When Claude spawns a sub-agent via the Task tool, an entirely separate loop begins:

Main Agent (Opus)
    │
    ├── Request #2: Calls Task tool
    │
    │   Sub-Agent (Haiku) - NEW LOOP
    │   │
    │   ├── Request #16: Initial exploration
    │   ├── Request #17: Tool execution
    │   ├── Request #18: More tools
    │   │   ... (20+ requests)
    │   └── Request #38: Final response
    │
    ├── Request #39: Receives sub-agent result
    │
    └── Request #40: Final response to user

The sub-agent has:

  • Different system prompt (read-only, specialized)
  • Restricted tools (no Edit, Write, Task)
  • Independent caching (builds its own cache)
  • Own conversation context (can't see parent's history)

Cache Economics

Here's why the agent loop is economically viable:

Request New Tokens Cached Tokens Cache Rate
#2 (Main) 3 24,055 99.9%
#15 (Continuation) 1,200 24,055 95.2%
#16 (Sub-agent start) 13,709 0 0%
#20 (Sub-agent cont.) 517 15,272 96.7%

The first request creates the cache. Every subsequent request in the session hits 95%+ cache rate.
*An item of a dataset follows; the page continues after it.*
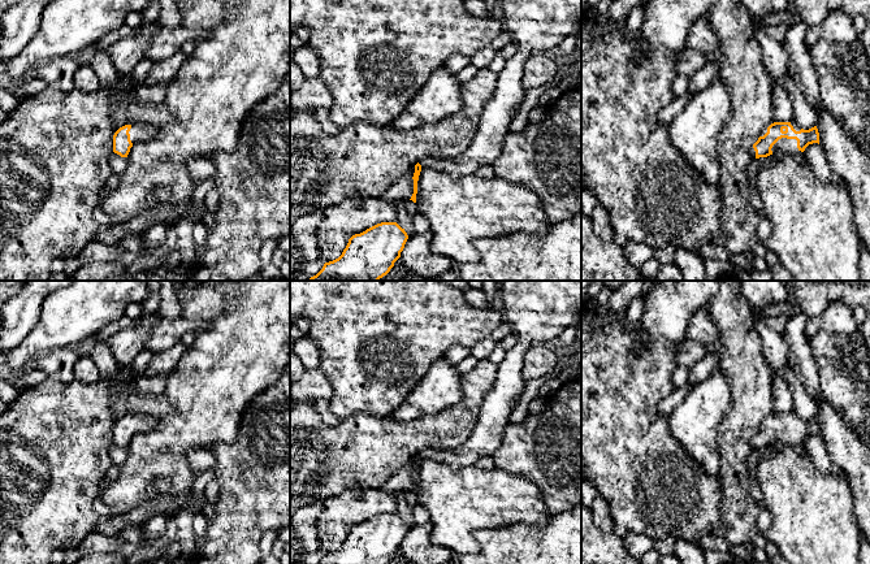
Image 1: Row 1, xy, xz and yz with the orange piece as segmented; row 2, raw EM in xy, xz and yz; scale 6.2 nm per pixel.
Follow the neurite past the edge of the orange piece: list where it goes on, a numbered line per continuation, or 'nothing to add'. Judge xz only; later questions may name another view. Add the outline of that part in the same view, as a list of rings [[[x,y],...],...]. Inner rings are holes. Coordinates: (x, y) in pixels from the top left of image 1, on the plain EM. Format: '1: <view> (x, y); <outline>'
1: xz (539, 311); [[[498,281],[502,301],[501,311],[507,322],[518,335],[518,343],[508,351],[502,363],[498,364],[498,374],[493,389],[486,394],[477,422],[469,438],[454,450],[434,450],[425,447],[419,455],[423,460],[434,460],[453,467],[476,464],[482,456],[492,456],[503,441],[503,433],[510,422],[514,400],[524,390],[521,370],[525,352],[536,344],[558,338],[560,333],[571,326],[580,325],[581,320],[581,281]]]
This means:

  • System prompt (13KB): Cached after first use
  • Tool definitions (17K tokens): Cached
  • Conversation history: Incrementally cached

Cost implication: A 20-turn conversation costs roughly the same as 2-3 turns without caching.


Stop Reasons Explained

The stop_reason field controls the loop:

Stop Reason Meaning Action
end_turn Claude is done Display response, end loop
tool_use Claude needs tool output Execute tool, continue loop
max_tokens Hit token limit Continue with new request
stop_sequence Hit custom stop Depends on configuration

Building Your Own Loop

Here's a minimal agent loop implementation:

async function agentLoop(userMessage) {
  let messages = [{ role: 'user', content: userMessage }];

  while (true) {
    const response = await anthropic.messages.create({
      model: 'claude-opus-4-5-20251101',
      max_tokens: 16000,
      system: SYSTEM_PROMPT,
      tools: TOOL_DEFINITIONS,
      messages: messages
    });

    // Add assistant response to history
    messages.push({ role: 'assistant', content: response.content });

    // Check stop reason
    if (response.stop_reason === 'end_turn') {
      return response.content; // Done!
    }

    if (response.stop_reason === 'tool_use') {
      // Find tool calls
      const toolCalls = response.content.filter(c => c.type === 'tool_use');

      // Execute tools in parallel
      const results = await Promise.all(
        toolCalls.map(async (tool) => ({
          type: 'tool_result',
          tool_use_id: tool.id,
          content: await executeTool(tool.name, tool.input)
        }))
      );

      // Add results to history
      messages.push({ role: 'user', content: results });
    }
  }
}

Key Takeaways

  1. It's a loop, not a single call: One user message can trigger 20+ API requests
  2. Multi-model routing: Opus reasons, Haiku parses—invisible to users
  3. Caching is critical: 95%+ cache hit rates make this economically viable
  4. Stop reasons control flow: tool_use continues, end_turn stops
  5. Sub-agents are nested loops: Completely independent execution contexts
  6. Parallel execution: Token counting and tool execution happen concurrently

Try It Yourself

# Clone the proxy
git clone https://github.com/your-repo/claude-code-reversal
cd claude-code-reversal

# Start capturing
node tools/proxy.js

# In another terminal
ANTHROPIC_BASE_URL=http://localhost:8888 claude "explore this codebase"

# Analyze the captures
node tools/trace-conversation.js

Watch the agent loop in action. See every tool call, every continuation, every cache hit.

The magic isn't magic—it's just a well-designed loop.